4. Obsessing.
By engaging in the vague, the vapid, and the amorphous we have you start obsessing over us. Once again the focus moves on to us as you ask yourself what did he mean by that comment? Why is he late? Why did he just do that?
You look for clues that are non-existent and seek answers which are not there, reading too much into what are often innocuous scenarios.
5. Gaslighting.
The infamous act of causing you to doubt your own reality and is invariably the cumulative effect of many different types of mind games. You end up doubting yourself and accepting our false reality as the true reality instead.

6. Jettison.
The act of having you think that you are about to be discarded. Comments will be made which suggest that we are dissatisfied with you, that we are tired of you, and that we have interests elsewhere. Nothing is said outright, there is nothing concrete, but the signs are there that you are going to be discarded. Aren’t they?
Related: Rationalizing Manipulation: How Narcissists Take Advantage Of You
7. Jealousy.
“But she is just a friend.” “How can I be having an affair when we only meet during daylight.” “You are reading too much into it.”
The appearance of somebody who we talk about a lot, spend time with and appear to admire is designed to bring about jealousy in you and undermine your self-confidence.
8. Mea Culpa.
The complexity and absurdity of our behavior mean that you are unable to fathom out what is actually going on. This results in you needing to find some kind of answer in order to give you peace of mind and therefore since you have no ground to question us, you decide you must be at fault and being to blame yourself.
After all, nobody gets furious for no obvious reason do they? You must have done something wrong to provoke us. It is your fault.
9. Projection.
The movement of our faults and unpleasant behaviors from us to you. The accusation that you engage in the very behavior which we undertake ourselves.
10. Character Assassination.
The unmerited and savage attack on you, criticizing you for any number of things; how you walk, how you talk, your hair color, who your friends are; how you made the coffee this morning. Anything and everything about you will be attacked even though you cannot see the basis of doing so.
11. Blame-Shifting.
The defensive step of ensuring that we are never to blame or held accountable. Anything that goes wrong, any incorrect behavior, any mishap is all down to you. You caused it, you brought it about, you made it happen.

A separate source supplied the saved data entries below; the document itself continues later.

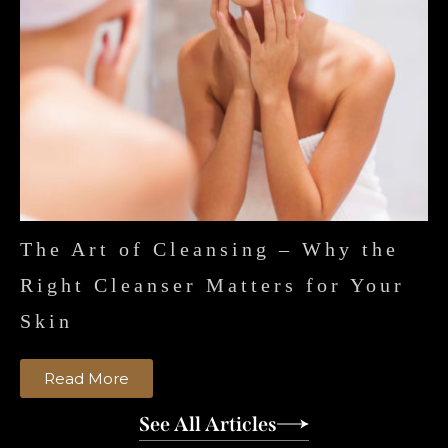
The Art of Cleansing – Why the
Right Cleanser Matters for Your
Skin
Read More
See All Articles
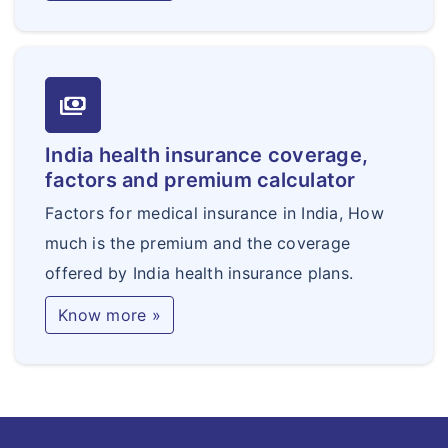
payments
India health insurance coverage,
factors and premium calculator
Factors for medical insurance in India, How
much is the premium and the coverage
offered by India health insurance plans.
Know more »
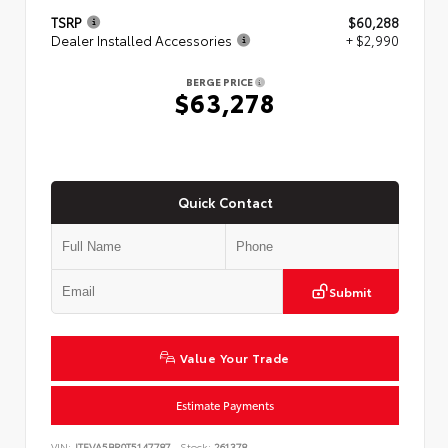
TSRP
$60,288
Dealer Installed Accessories
+ $2,990
BERGE PRICE
$63,278
Quick Contact
Submit
Value Your Trade
Estimate Payments
VIN:
JTEVA5BR0T5147787
Stock:
261378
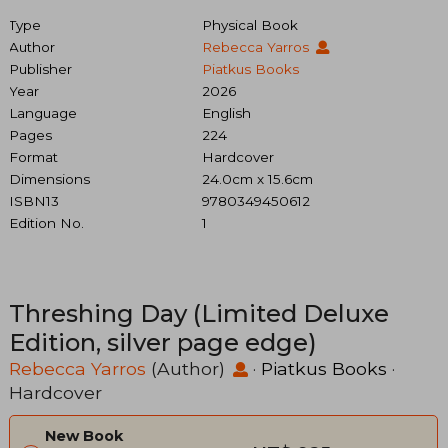
Type
Physical Book
Author
Rebecca Yarros
Publisher
Piatkus Books
Year
2026
Language
English
Pages
224
Format
Hardcover
Dimensions
24.0cm x 15.6cm
ISBN13
9780349450612
Edition No.
1
Threshing Day (Limited Deluxe
Edition, silver page edge)
Rebecca Yarros
(Author)
·
Piatkus Books
·
Hardcover
New Book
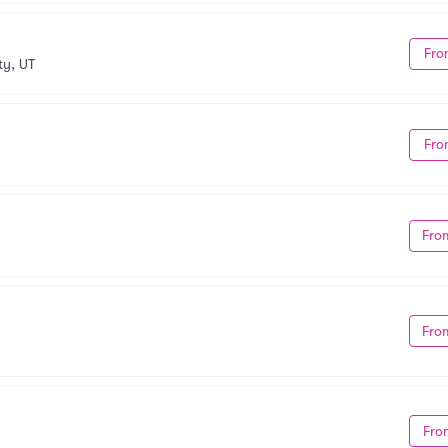
Fro
ty, UT
Fro
Fro
Fro
Fro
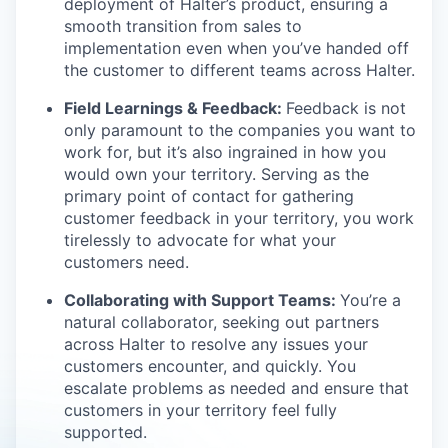
deployment of Halter’s product, ensuring a
smooth transition from sales to
implementation even when you’ve handed off
the customer to different teams across Halter.
Field Learnings & Feedback:
Feedback is not
only paramount to the companies you want to
work for, but it’s also ingrained in how you
would own your territory. Serving as the
primary point of contact for gathering
customer feedback in your territory, you work
tirelessly to advocate for what your
customers need.
Collaborating with Support Teams:
You’re a
natural collaborator, seeking out partners
across Halter to resolve any issues your
customers encounter, and quickly. You
escalate problems as needed and ensure that
customers in your territory feel fully
supported.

Even though you cannot see any factual basis for the accusation that has been flung your way, this will not stop it from happening.
12. Authoritative Denial.
We do not just deny, we deny with such conviction, determination, and authority that surely only someone who does this is someone who has to be right, yes?
Related: The Gray Rock Method: What It Is and How To Use It Effectively To Shut Down Toxic People
13. Gaseous Smear Campaigns.
You are being spoken about, whispered about and slurs cast against your name, at least you think that is the case. You seem to be receiving strange glances and hear snickering when you walk by certain people, but you never hear anything concrete or certain.
You might be mishearing, you might be misreading, it may just be paranoia. Trying to work out if you are being smeared is like trying to catch a gas with your bare hands.
14. Silent Treatments.
The staple of the narcissistic arsenal. Why is he silent? Why has he vanished? What have you done wrong? When will he speak to me again?